最初で最後のつもりでランウェイ形式にて発表した、ファンダメンタル2025年春夏コレクション。デザイナーの津吉学は、ショーを満席の客席の後ろから見守りながら、「人生の終わりにはこの光景を思い浮かべるだろう」と感じたそう。一生の思い出になる瞬間なんて人生そう多くないだろうと語る彼にとって、最後のつもりだったあのショーは、彼の洋服作りをちょっぴり変えたのである。
そんな、思いもよらなかった気持ちの小さな変化から、ショーを再び開催しようと決意。「バタフライエフェクト」と名付け、コレクションを展開した。
小さな変化が、やがて大きな変化を生む「バタフライエフェクト」。今季、津吉の洋服作りに対する変化を大きく表したのが、“インディゴ”以外のカラーを取り入れたことだ。続々と登場したカーキをベースとしたウェアからは、「自分の作る服はインディゴであるべきだ」と思っていた津吉の気持ちは感じられない。デニムとドッキングさせたジャケットのほか、ナイロン素材を用いたMA-1などにカーキを取り入れ、新鮮な風を吹き込んだ。

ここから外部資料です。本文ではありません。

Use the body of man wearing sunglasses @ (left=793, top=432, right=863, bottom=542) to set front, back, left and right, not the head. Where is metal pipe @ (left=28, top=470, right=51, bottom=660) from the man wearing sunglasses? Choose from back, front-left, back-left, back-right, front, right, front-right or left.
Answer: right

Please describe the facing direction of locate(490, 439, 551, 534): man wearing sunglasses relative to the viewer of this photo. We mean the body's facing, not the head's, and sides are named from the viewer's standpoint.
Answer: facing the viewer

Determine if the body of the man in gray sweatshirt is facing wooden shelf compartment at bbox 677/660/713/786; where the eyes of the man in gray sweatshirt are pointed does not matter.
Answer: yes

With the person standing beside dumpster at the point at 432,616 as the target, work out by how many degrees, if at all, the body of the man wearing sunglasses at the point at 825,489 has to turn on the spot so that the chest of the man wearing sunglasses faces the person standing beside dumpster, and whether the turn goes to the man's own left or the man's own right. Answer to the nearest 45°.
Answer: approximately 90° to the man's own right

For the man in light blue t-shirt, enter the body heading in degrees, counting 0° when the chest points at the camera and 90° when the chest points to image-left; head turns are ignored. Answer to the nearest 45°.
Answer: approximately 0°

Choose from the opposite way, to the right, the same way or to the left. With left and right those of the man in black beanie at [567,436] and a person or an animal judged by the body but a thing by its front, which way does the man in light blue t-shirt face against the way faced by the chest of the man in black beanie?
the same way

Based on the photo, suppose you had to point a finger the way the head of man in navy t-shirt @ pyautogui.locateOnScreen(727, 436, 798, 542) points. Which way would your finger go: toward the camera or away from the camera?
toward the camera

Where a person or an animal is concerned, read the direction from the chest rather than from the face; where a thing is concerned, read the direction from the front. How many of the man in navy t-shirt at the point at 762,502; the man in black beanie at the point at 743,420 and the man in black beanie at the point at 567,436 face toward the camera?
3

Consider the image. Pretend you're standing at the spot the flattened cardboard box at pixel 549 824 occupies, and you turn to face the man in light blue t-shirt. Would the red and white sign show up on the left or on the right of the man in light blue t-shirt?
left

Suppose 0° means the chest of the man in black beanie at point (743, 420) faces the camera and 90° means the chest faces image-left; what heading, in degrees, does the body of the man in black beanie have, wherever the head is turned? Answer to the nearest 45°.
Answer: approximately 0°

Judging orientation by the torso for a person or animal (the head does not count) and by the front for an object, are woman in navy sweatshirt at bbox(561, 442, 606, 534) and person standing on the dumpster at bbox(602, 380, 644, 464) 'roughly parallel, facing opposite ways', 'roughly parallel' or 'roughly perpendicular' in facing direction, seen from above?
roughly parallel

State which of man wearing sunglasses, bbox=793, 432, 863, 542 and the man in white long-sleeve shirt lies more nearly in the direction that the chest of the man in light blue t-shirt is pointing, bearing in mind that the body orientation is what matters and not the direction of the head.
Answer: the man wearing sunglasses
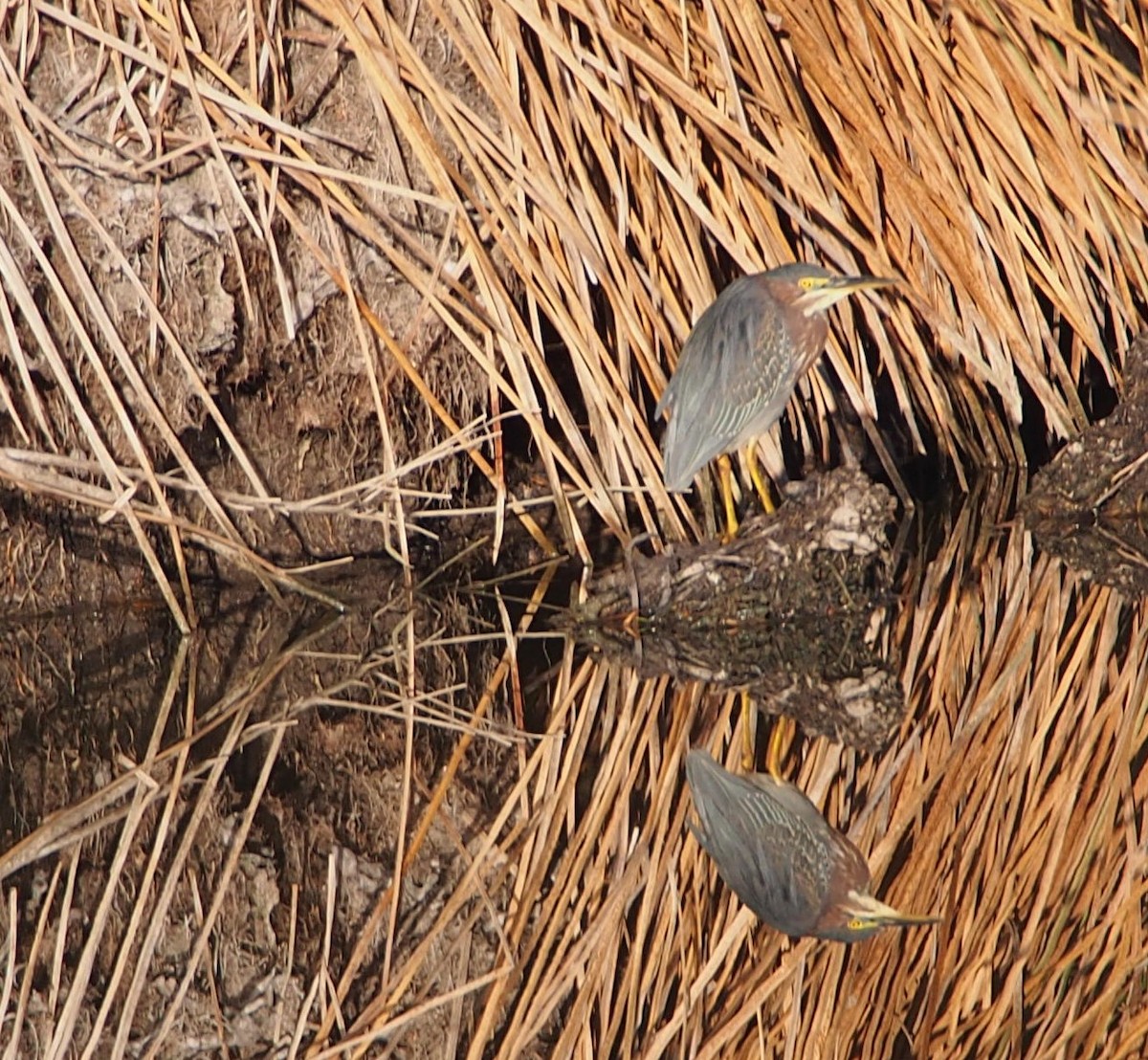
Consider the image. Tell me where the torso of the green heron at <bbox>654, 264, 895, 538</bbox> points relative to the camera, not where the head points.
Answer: to the viewer's right
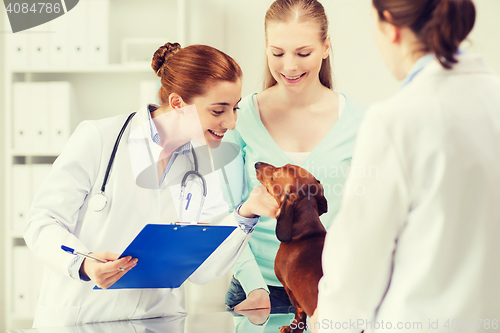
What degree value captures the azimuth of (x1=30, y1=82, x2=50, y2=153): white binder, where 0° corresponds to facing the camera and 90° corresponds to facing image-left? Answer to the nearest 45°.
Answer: approximately 0°

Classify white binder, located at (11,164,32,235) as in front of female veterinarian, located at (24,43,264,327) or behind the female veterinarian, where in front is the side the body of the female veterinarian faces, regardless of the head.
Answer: behind

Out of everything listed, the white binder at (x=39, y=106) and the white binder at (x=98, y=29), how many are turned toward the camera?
2

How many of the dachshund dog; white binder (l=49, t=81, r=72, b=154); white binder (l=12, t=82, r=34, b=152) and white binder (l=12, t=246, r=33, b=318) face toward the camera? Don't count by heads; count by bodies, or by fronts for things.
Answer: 3

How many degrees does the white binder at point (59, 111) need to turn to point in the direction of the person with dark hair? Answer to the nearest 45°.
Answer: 0° — it already faces them

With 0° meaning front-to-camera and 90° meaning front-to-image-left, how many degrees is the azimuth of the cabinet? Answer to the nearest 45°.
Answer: approximately 0°

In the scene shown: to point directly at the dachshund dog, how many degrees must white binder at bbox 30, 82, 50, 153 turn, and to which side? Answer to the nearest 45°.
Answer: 0° — it already faces it

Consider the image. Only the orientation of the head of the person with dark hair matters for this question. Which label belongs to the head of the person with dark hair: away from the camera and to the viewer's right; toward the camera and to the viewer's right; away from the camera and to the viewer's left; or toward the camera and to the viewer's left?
away from the camera and to the viewer's left
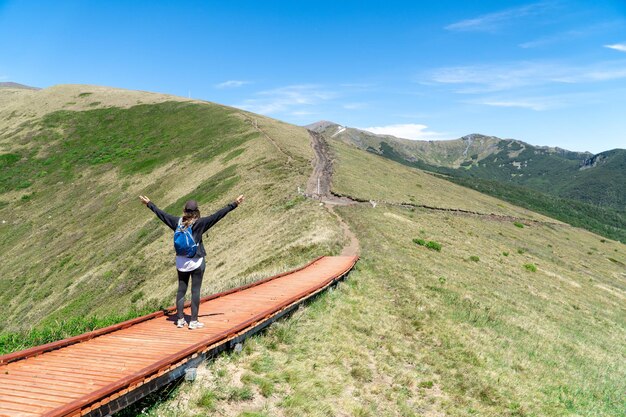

シルエットも、これまでにないものを採用。アシンメトリーな丈感に調整したジャケットがその好例だ。ベースとなるベーシックなデニムジャケットの片側に、別のショート丈のジャケットを重ね、前後左右で異なるバランスに。レイヤードしているかのようなスタイルも楽しむことができる。
パンツに取り入れた袴のシルエットもまた、津吉の気持ちの変化を示す。股下を深く、ワイドなシルエットに仕上げたパンツは、いつもより存在感がある。
また、楽しんで作ることを重視した今シーズン。サークル状の布で覆い“つぎだらけ”に仕上げたMA-1や、半纏に着想を得た羽織ジャケットなどは、コンピュータを活用した遊び心あふれるアイテムに。プレーンなインディゴ生地をコンピュータでぐるぐるとカットし、刺繍を施して印象的な見た目に仕上げた。ダメージ感のある糸のほつれなども相まって、ヴィンテージライクな雰囲気も漂う。
同じくコンピュータを用いて、インディゴに柄を描き出したノーカラージャケット&パンツのセットアップも。撮影したものをスキャンし、襤褸に着想を得た模様をジャカードで生地に落とし込んだ。撮影したものを完全には再現できないという面白さを楽しんだという。